WHAT IS EXPECTED
Write the next part of the article about the Freeman, Grant, Franklin Scholarship at Harvard School of Dental Medicine, picking up after its final sentence.

Beginning this year, Harvard School of Dental Medicine (HSDM) will be able to offer scholarship support to dental students from underrepresented minority backgrounds with financial need through the Freeman, Grant, Franklin Scholarship. The endowed fund was recently activated with a capstone gift made by Colgate-Palmolive Company. It has also been supported by HSDM alumni and community members dedicated to expanding diversity in dentistry.
The first scholarship will be awarded to a student beginning their predoctoral (DMD) program this year and continue on an annual basis, helping HSDM admit the best and brightest students regardless of their financial means.
“I am thrilled to see this scholarship become a reality,” said Dolores Mercedes Franklin, DMD74, PD76, one of the trailblazers for which the scholarship is named. “This represents a decisive step forward in the struggle to achieve our longstanding goal of equity for predoctoral students from underrepresented racial minorities in dentistry,” said Franklin. “It holds the promise of attracting highly-qualified students and preparing them to be global leaders—leaders in their fields dedicated to improving human health, and in doing so, addressing health disparities.”
The Freeman, Grant, Franklin Scholarship pays tribute to Franklin, the first African American woman to graduate from HSDM, and other prominent African American figures in HSDM's history including Robert Tanner Freeman the first African American in the United States to graduate from a dental school in 1869, and George Grant the first African American faculty member of Harvard University and the School in 1884.
“The Harvard School of Dental Medicine has a long legacy of embracing diversity. Colgate's generous support will help further our ethos to promote greater diversity, inclusion and belonging in dental education and in oral health research,” said William Giannobile, DMSc96, PD96, dean of HSDM.

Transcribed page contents
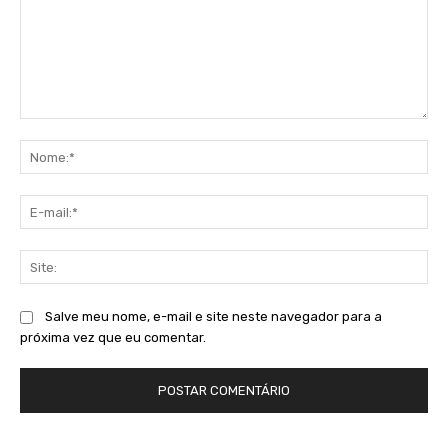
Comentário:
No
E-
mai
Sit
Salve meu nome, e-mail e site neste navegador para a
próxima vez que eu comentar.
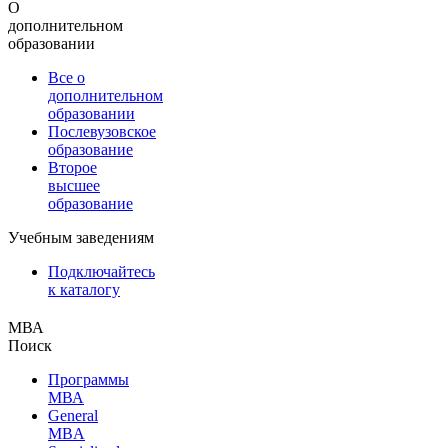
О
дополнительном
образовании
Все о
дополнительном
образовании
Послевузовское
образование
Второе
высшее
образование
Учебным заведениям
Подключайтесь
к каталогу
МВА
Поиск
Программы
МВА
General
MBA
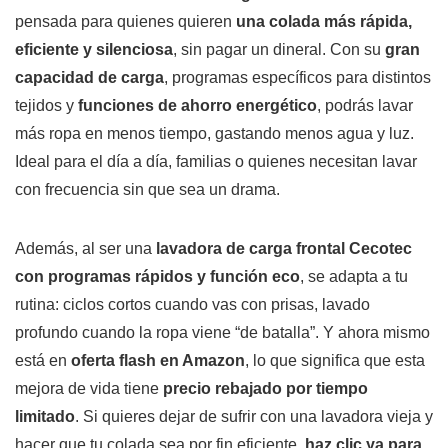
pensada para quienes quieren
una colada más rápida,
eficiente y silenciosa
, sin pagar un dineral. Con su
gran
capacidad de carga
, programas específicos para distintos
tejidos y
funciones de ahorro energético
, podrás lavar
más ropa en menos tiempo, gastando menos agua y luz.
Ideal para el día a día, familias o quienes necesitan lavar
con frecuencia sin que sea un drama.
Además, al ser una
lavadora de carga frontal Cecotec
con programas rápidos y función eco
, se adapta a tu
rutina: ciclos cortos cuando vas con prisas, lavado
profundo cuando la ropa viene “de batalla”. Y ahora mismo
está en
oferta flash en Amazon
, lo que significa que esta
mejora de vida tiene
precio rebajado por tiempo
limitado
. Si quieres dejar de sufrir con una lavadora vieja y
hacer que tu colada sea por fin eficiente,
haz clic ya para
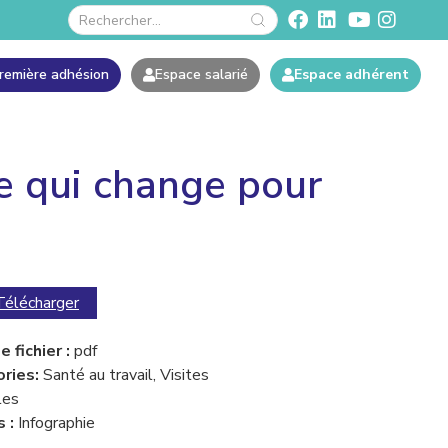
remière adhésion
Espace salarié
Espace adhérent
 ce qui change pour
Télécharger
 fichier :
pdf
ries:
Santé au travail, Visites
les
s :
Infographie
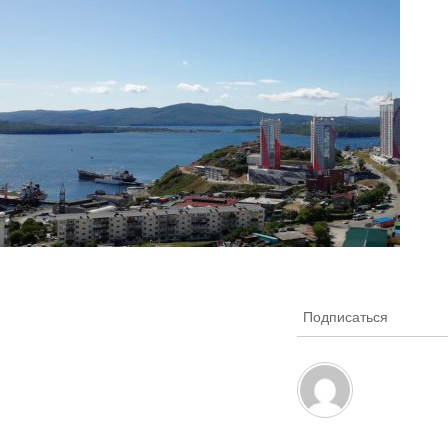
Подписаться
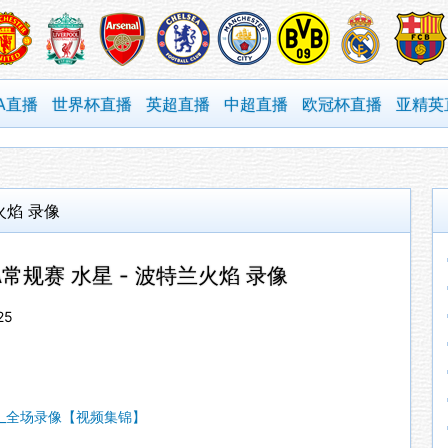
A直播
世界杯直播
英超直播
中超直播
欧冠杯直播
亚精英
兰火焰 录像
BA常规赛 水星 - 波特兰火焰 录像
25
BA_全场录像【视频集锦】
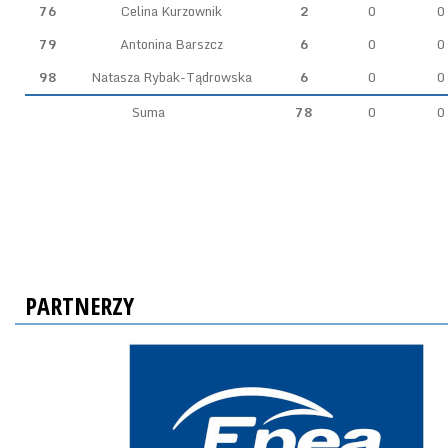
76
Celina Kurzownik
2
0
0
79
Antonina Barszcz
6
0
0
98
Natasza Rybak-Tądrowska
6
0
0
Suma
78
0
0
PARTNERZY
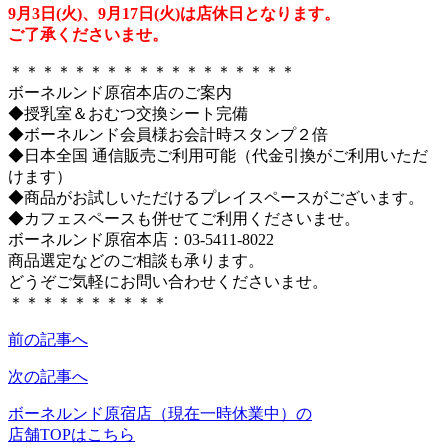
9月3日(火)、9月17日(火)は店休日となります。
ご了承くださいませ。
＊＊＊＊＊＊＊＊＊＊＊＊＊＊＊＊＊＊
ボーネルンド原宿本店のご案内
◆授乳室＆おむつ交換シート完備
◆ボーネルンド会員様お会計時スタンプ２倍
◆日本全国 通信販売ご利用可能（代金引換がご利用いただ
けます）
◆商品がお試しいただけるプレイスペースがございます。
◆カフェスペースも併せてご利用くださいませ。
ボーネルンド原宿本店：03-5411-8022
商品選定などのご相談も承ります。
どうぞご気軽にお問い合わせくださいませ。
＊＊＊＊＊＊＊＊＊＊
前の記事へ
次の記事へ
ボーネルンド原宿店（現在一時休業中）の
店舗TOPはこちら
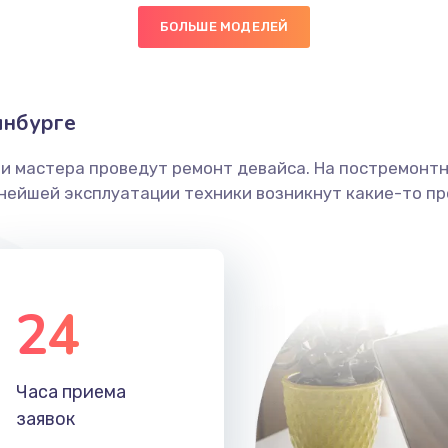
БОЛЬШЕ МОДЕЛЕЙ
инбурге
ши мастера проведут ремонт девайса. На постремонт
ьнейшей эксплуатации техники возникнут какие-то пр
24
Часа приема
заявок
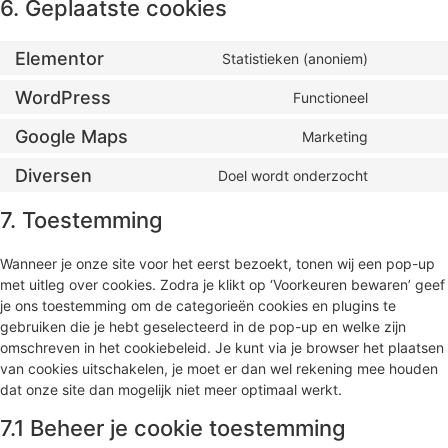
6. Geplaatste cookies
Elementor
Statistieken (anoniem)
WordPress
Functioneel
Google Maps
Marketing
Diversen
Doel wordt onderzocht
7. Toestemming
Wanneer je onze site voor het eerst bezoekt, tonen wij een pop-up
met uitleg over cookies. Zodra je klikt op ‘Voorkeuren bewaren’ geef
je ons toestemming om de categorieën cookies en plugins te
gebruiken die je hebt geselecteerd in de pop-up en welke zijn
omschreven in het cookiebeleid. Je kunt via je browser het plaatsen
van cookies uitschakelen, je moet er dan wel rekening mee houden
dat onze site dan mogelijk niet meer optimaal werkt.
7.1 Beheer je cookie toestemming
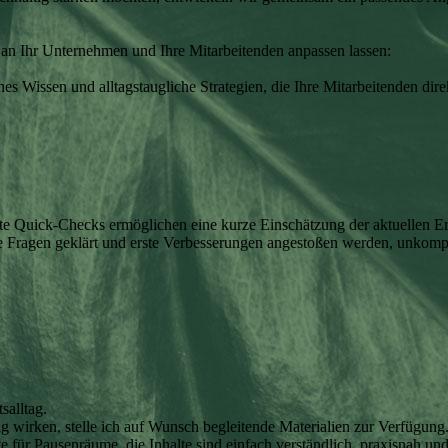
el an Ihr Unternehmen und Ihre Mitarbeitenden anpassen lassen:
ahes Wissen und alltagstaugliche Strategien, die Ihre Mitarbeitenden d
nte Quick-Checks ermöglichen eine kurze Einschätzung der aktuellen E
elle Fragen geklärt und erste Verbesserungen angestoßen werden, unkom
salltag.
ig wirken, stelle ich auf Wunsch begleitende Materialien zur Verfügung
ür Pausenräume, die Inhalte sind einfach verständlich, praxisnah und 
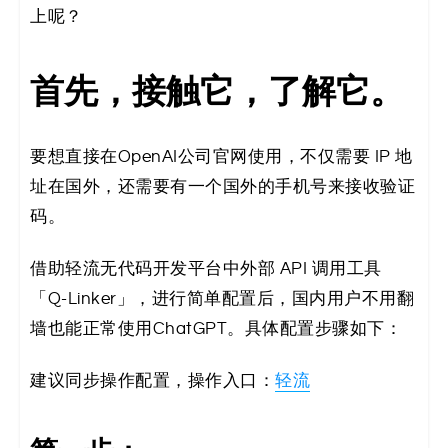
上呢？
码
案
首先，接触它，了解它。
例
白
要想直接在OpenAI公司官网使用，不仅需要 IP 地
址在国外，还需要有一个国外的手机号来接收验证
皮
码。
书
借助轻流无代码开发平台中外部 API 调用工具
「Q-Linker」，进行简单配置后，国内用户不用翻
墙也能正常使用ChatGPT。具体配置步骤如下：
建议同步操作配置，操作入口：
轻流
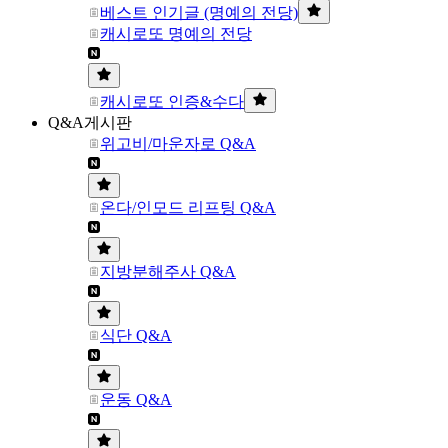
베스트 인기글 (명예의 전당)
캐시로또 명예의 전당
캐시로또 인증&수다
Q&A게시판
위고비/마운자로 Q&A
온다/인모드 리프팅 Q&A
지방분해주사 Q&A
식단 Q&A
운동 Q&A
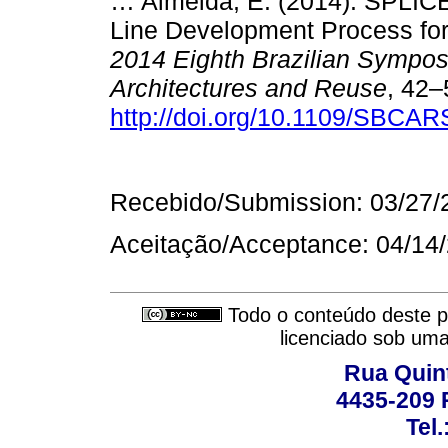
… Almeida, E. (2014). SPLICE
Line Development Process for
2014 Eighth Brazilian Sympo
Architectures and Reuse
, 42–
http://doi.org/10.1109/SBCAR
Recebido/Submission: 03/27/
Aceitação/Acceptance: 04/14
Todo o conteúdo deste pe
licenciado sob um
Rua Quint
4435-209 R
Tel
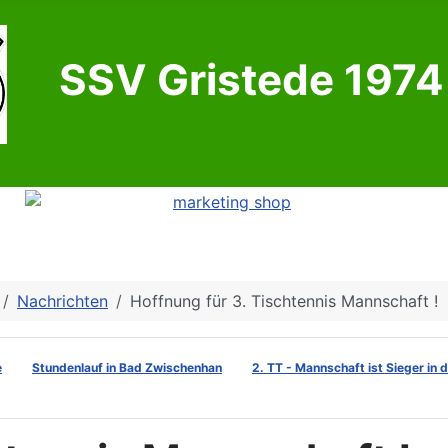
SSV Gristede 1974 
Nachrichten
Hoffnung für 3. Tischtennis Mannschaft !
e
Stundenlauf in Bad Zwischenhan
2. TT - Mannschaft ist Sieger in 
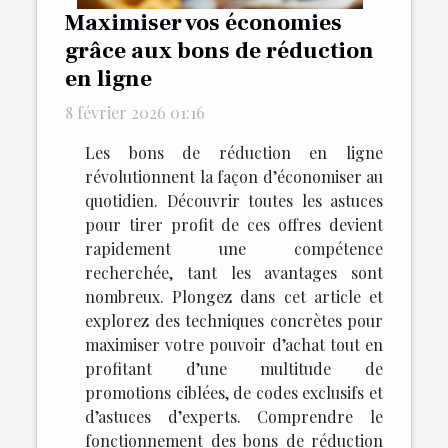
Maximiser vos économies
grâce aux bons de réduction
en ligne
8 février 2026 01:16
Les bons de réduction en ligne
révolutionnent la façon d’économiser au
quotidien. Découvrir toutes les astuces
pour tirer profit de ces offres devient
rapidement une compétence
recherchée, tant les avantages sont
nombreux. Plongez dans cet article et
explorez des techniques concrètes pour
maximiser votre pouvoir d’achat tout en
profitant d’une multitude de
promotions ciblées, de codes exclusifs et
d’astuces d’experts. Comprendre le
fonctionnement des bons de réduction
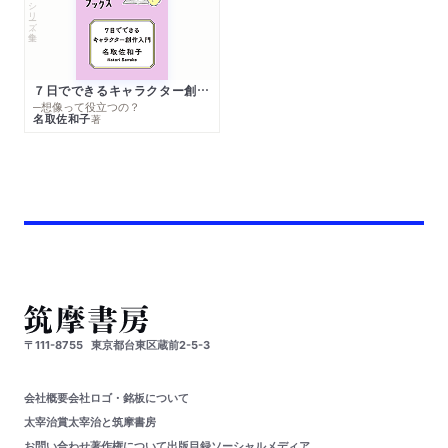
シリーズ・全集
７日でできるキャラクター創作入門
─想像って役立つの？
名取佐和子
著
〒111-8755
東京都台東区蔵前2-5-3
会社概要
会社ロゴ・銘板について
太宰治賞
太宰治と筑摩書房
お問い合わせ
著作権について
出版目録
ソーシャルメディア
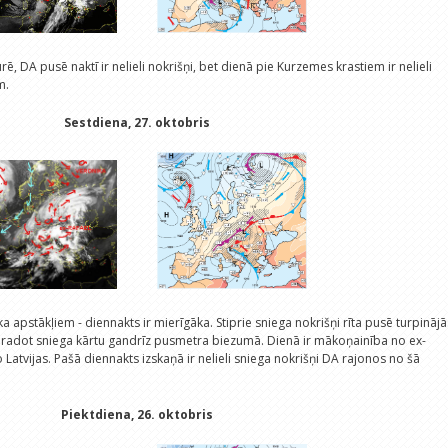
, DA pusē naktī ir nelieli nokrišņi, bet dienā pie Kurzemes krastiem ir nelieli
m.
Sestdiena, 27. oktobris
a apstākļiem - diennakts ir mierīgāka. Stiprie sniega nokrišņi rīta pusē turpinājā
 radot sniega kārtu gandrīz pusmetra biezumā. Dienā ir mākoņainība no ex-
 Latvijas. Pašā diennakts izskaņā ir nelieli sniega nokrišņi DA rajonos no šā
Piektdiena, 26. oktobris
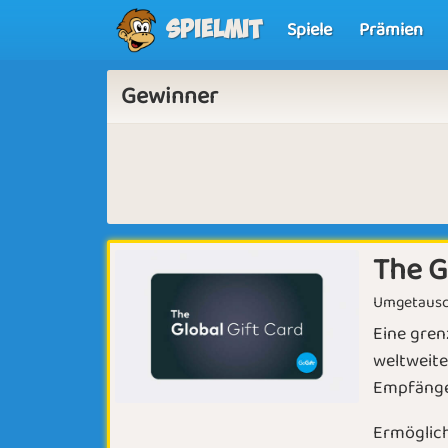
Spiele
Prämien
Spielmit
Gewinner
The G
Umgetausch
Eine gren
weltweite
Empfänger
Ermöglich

OUTPUT BELOW
Despite representing more than one-third of the U.S. population, Black and Hispanic dentists and those who identify as another race or ethnicity only represent a combined nine percent of professionals in the industry, according to the American Dental Association (ADA).
Communities that lack access to oral health often have higher rates of periodontal disease, as well as diabetes and cardiovascular disease. These same communities have been hit disproportionately hard by COVID-19 underscoring the urgency of accessible care.
Colgate, which made a donation in 2016 to kick off fundraising for the scholarship, has now contributed a total of $210,000 helping HSDM reach a total of $250,000 to activate the scholarship.
“Increasing diversity among the dental workforce is critical to our goal of realizing a cavity-free future for all,” said Noel Wallace, chairman, president, and chief executive officer of Colgate-Palmolive. “Colgate understands our opportunity—and responsibility—to make oral health more equitable and accessible around the world.”